Supremum and infimum of a certain sequence

Question

What is the supremum and infimum of $$\{(-1)^n-\dfrac1n\}$$ And $n$ belongs to natural numbers .

Answer 1

The members of the sequence can be seen as follows: $(-1)^n - \dfrac{1}{n}= \Bigg\{\begin{matrix}\big(1-\dfrac{1}{n}\big),& \text{when n is odd}\\ \big(-1-\dfrac{1}{n}\big),&\text{when n is even} \end{matrix}$

When $n$ is odd, the value of $\big(1-\dfrac{1}{n}\big)$ increases as $n$ increases and thus the supremum (for odd $n$) is obtained as $n \to \infty$, and the limit is $lim_{n\to \infty}\big(1-\dfrac{1}{n}\big) = 1$. The infimum (for odd $n$) is obtained for $n = 1$, that is, $1 - 1 = 0$.

Similarly, when $n$ is even, the value of $\big(-1-\dfrac{1}{n}\big)$ increases as $n$ increases and supremum (for even $n$) is obtained as $n\to \infty$, with the limit being $lim_{n\to \infty}\big(-1-\dfrac{1}{n}\big) = -1$ and infimum (for even $n$) being $-2$ obtained for $n = 1$.

So, for the given sequence $\big\{(-1)^n - \dfrac{1}{n}\big\}$, the infimum is $-2$ and the supremum is $1$.

Answer 2

Hints.
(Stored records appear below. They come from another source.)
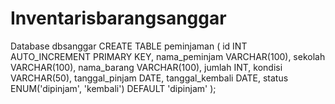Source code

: # Inventarisbarangsanggar

Database dbsanggar
CREATE TABLE peminjaman (
    id INT AUTO_INCREMENT PRIMARY KEY,
    nama_peminjam VARCHAR(100),
    sekolah VARCHAR(100),
    nama_barang VARCHAR(100),
    jumlah INT,
    kondisi VARCHAR(50),
    tanggal_pinjam DATE,
    tanggal_kembali DATE,
    status ENUM('dipinjam', 'kembali') DEFAULT 'dipinjam'
);
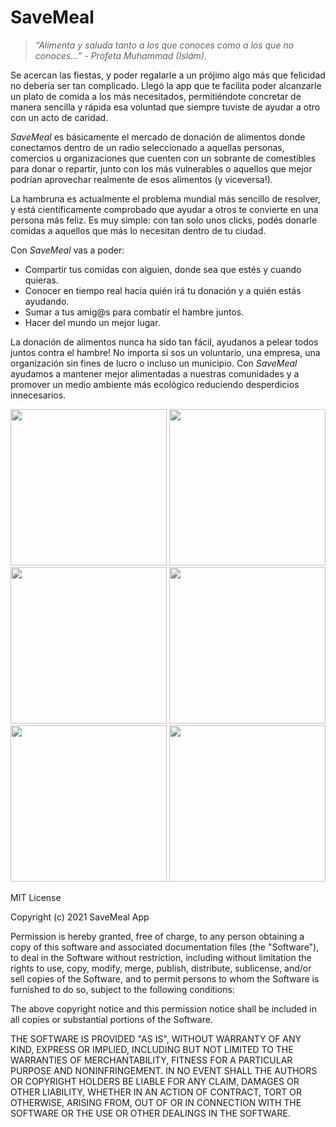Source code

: # SaveMeal
> _“Alimenta y saluda tanto a los que conoces como a los que no conoces...” - Profeta Muhammad (Islám)._

Se acercan las fiestas, y poder regalarle a un prójimo algo más que felicidad no debería ser tan complicado. Llegó la app que te facilita poder alcanzarle un plato de comida a los más necesitados, permitiéndote concretar de manera sencilla y rápida esa voluntad que siempre tuviste de ayudar a otro con un acto de caridad.

_SaveMeal_ es básicamente el mercado de donación de alimentos donde conectamos dentro de un radio seleccionado a aquellas personas, comercios u organizaciones que cuenten con un sobrante de comestibles para donar o repartir, junto con los más vulnerables o aquellos que mejor podrían aprovechar realmente de esos alimentos (y viceversa!).

La hambruna es actualmente el problema mundial más sencillo de resolver, y está científicamente comprobado que ayudar a otros te convierte en una persona más feliz. Es muy simple: con tan solo unos clicks, podés donarle comidas a aquellos que más lo necesitan dentro de tu ciudad.

Con _SaveMeal_ vas a poder:
+ Compartir tus comidas con alguien, donde sea que estés y cuando quieras.
+ Conocer en tiempo real hacia quién irá tu donación y a quién estás ayudando.
+ Sumar a tus amig@s para combatir el hambre juntos.
+ Hacer del mundo un mejor lugar.

La donación de alimentos nunca ha sido tan fácil, ayudanos a pelear todos juntos contra el hambre! No importa si sos un voluntario, una empresa, una organización sin fines de lucro o incluso un municipio. Con _SaveMeal_ ayudamos a mantener mejor alimentadas a nuestras comunidades y a promover un medio ambiente más ecológico reduciendo desperdicios innecesarios.

<!-- Pantalla de Login -->
<img src="https://user-images.githubusercontent.com/5422682/143791524-279e7dc2-1300-4fac-a205-643d03e94de6.jpeg" width=250>

<!-- Consumidor: Comidas Disponibles -->
<img src="https://user-images.githubusercontent.com/5422682/143791520-46b36861-7727-477a-8007-d705cdbcd803.jpeg" width=250>

<!-- Comercio: Detalle de Producto -->
<img src="https://user-images.githubusercontent.com/5422682/143791521-dab10255-8f32-4e56-830a-fab55bd3a29e.jpeg" width=250>

<!-- Consumidor: Mis Reservas -->
<img src="https://user-images.githubusercontent.com/5422682/143791519-ddaec11e-93ec-419b-9a47-2cb78f8225d8.jpeg" width=250>

<!-- Comercio: Mis Productos -->
<img src="https://user-images.githubusercontent.com/5422682/143794508-a09d9d58-1739-4a7c-8bdd-71cbb78a10e3.jpeg" width=250>

<!-- Comercio: Entregas Activas -->
<img src="https://user-images.githubusercontent.com/5422682/143791523-9548e7c8-21b8-4a32-a127-82db8620aec3.jpeg" width=250>

MIT License

Copyright (c) 2021 SaveMeal App

Permission is hereby granted, free of charge, to any person obtaining a copy
of this software and associated documentation files (the "Software"), to deal
in the Software without restriction, including without limitation the rights
to use, copy, modify, merge, publish, distribute, sublicense, and/or sell
copies of the Software, and to permit persons to whom the Software is
furnished to do so, subject to the following conditions:

The above copyright notice and this permission notice shall be included in all
copies or substantial portions of the Software.

THE SOFTWARE IS PROVIDED "AS IS", WITHOUT WARRANTY OF ANY KIND, EXPRESS OR
IMPLIED, INCLUDING BUT NOT LIMITED TO THE WARRANTIES OF MERCHANTABILITY,
FITNESS FOR A PARTICULAR PURPOSE AND NONINFRINGEMENT. IN NO EVENT SHALL THE
AUTHORS OR COPYRIGHT HOLDERS BE LIABLE FOR ANY CLAIM, DAMAGES OR OTHER
LIABILITY, WHETHER IN AN ACTION OF CONTRACT, TORT OR OTHERWISE, ARISING FROM,
OUT OF OR IN CONNECTION WITH THE SOFTWARE OR THE USE OR OTHER DEALINGS IN THE
SOFTWARE.
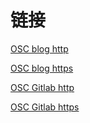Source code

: # 链接

[OSC blog http](http://my.oschina.net/lowkey2046/blog)

[OSC blog https](https://my.oschina.net/lowkey2046/blog)

[OSC Gitlab http](http://www.oschina.net/p/gitlab)

[OSC Gitlab https](https://www.oschina.net/p/gitlab)
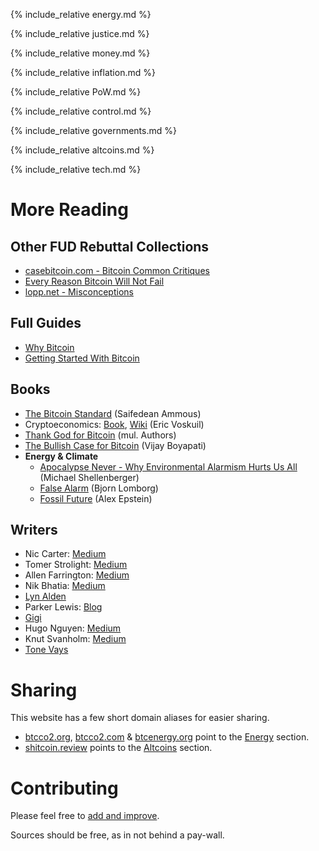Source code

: {% include_relative energy.md %}

{% include_relative justice.md %}

{% include_relative money.md %}

{% include_relative inflation.md %}

{% include_relative PoW.md %}

{% include_relative control.md %}

{% include_relative governments.md %}

{% include_relative altcoins.md %}

{% include_relative tech.md %}

# More Reading

## Other FUD Rebuttal Collections

* [casebitcoin.com - Bitcoin Common Critiques](https://casebitcoin.com/critiques)
* [Every Reason Bitcoin Will Not Fail](https://safehodl.github.io/failure)
* [lopp.net - Misconceptions](https://www.lopp.net/bitcoin-information/getting-started.html#misconceptions)

## Full Guides

* [Why Bitcoin](https://tomerstrolight.medium.com/why-bitcoin-the-series-660fe20ec244)
* [Getting Started With Bitcoin](https://www.lopp.net/bitcoin-information/getting-started.html)

## Books

* [The Bitcoin Standard](https://saifedean.com/book/) (Saifedean Ammous)
* Cryptoeconomics: [Book](https://voskuil.org/cryptoeconomics/), [Wiki](https://github.com/libbitcoin/libbitcoin-system/wiki/Cryptoeconomics) (Eric Voskuil)
* [Thank God for Bitcoin](https://www.amazon.com/Thank-God-Bitcoin-Corruption-Redemption/dp/1641991216) (mul. Authors)
* [The Bullish Case for Bitcoin](https://www.bullishcaseforbitcoin.com/) (Vijay Boyapati)
* **Energy & Climate**
  * [Apocalypse Never - Why Environmental Alarmism Hurts Us All](https://www.amazon.com/Apocalypse-Never-Environmental-Alarmism-Hurts/dp/0063001691) (Michael Shellenberger)
  * [False Alarm](https://www.amazon.com/False-Alarm-Climate-Change-Trillions/dp/1541647475/) (Bjorn Lomborg)
  * [Fossil Future](https://www.amazon.com/Fossil-Future-Flourishing-Requires-Gas-Not/dp/0593420411) (Alex Epstein)
  
## Writers

* Nic Carter: [Medium](https://medium.com/@nic__carter)
* Tomer Strolight: [Medium](https://tomerstrolight.medium.com/)
* Allen Farrington: [Medium](https://allenfarrington.medium.com/)
* Nik Bhatia: [Medium](https://timevalueofbtc.medium.com/)
* [Lyn Alden](https://www.lynalden.com/author/penumbra/)
* Parker Lewis: [Blog](https://unchained-capital.com/blog/author/plewis/)
* [Gigi](https://dergigi.com/bitcoin/)
* Hugo Nguyen: [Medium](https://hugonguyen.medium.com/)
* Knut Svanholm: [Medium](https://medium.com/@knut.svanholm)
* [Tone Vays](https://tonevays.com/)

# Sharing

This website has a few short domain aliases for easier sharing.

* [btcco2.org](http://btcco2.org), [btcco2.com](http://btcco2.com) & [btcenergy.org](http://btcenergy.org) point to the [Energy](#energy) section.
* [shitcoin.review](http://shitcoin.review) points to the [Altcoins](#altcoins) section.

# Contributing

Please feel free to [add and improve](https://github.com/pox/EndTheFUD).

Sources should be free, as in not behind a pay-wall.
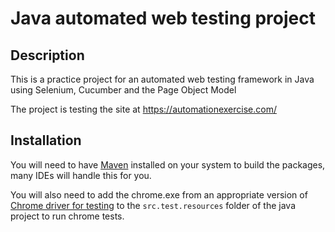 # Java automated web testing project

## Description
This is a practice project for an automated web testing framework in Java using Selenium, Cucumber and the Page Object Model

The project is testing the site at https://automationexercise.com/

## Installation
You will need to have [Maven](https://maven.apache.org/) installed on your system to build the packages, many IDEs will handle this for you.

You will also need to add the chrome.exe from an appropriate version of [Chrome driver for testing](https://googlechromelabs.github.io/chrome-for-testing/) to the `src.test.resources` folder of the java project to run chrome tests.
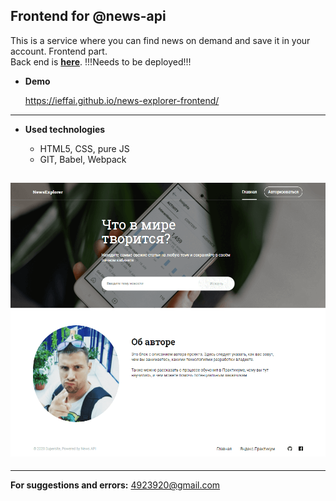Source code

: ## **Frontend for @news-api**

This is a service where you can find news on demand and save it in your account.
Frontend part. <br />
Back end is <a href="https://github.com/ieffai/news-explorer-api" target="_blank">**here**</a>. !!!Needs to be deployed!!!

- **Demo**

  https://ieffai.github.io/news-explorer-frontend/ <br />

---

- **Used technologies**

  - HTML5, CSS, pure JS
  - GIT, Babel, Webpack

## ![news-front](./src/images/news-demo.png)

---

**For suggestions and errors:**
4923920@gmail.com
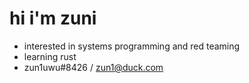 # hi i'm zuni
- interested in systems programming and red teaming
- learning rust
- zun1uwu#8426 / zun1@duck.com

<!---
zun1uwu/zun1uwu is a ✨ special ✨ repository because its `README.md` (this file) appears on your GitHub profile.
You can click the Preview link to take a look at your changes.
--->
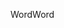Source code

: <span data-ttu-id="22150-101">Word</span><span class="sxs-lookup"><span data-stu-id="22150-101">Word</span></span>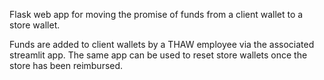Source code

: Flask web app for moving the promise of funds from a client wallet to a store wallet.

Funds are added to client wallets by a THAW employee via the associated streamlit app. The same app can be used to reset store wallets once the store has been reimbursed. 
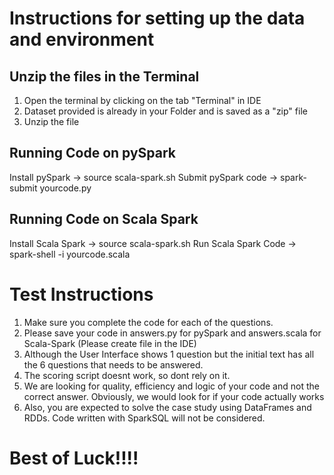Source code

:# Instructions for setting up the data and environment

## Unzip the files in the Terminal
1. Open the terminal by clicking on the tab "Terminal" in IDE  
2. Dataset provided is already in your Folder and is saved as a "zip" file  
3. Unzip the file  

## Running Code on pySpark  
Install pySpark -> source scala-spark.sh
Submit pySpark code -> spark-submit yourcode.py  
  
## Running Code on Scala Spark
Install Scala Spark -> source scala-spark.sh
Run Scala Spark Code -> spark-shell -i yourcode.scala  

# Test Instructions
1. Make sure you complete the code for each of the questions. 
2. Please save your code in answers.py for pySpark and answers.scala for Scala-Spark (Please create file in the IDE)
3. Although the User Interface shows 1 question but the initial text has all the 6 questions that needs to be answered. 
4. The scoring script doesnt work, so dont rely on it. 
5. We are looking for quality, efficiency and logic of your code and not the correct answer. Obviously, we would look for if your code actually works
6. Also, you are expected to solve the case study using DataFrames and RDDs. Code written with SparkSQL will not be considered. 


# Best of Luck!!!!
Look at the two subsequences that take every other number.

$$\{(-1)^{2n}-\frac{1}{2n}\} = \{1-\frac{1}{2n}\} $$ This subsequence has first element $1/2$ and is increasing towards a number (which?).

The other subsequence $$\{(-1)^{2n-1}-\frac{1}{2n-1}\} = \{-1-\frac{1}{2n-1}\}$$

This subsequence has first element $-2$ and is increasing towards a number (which?).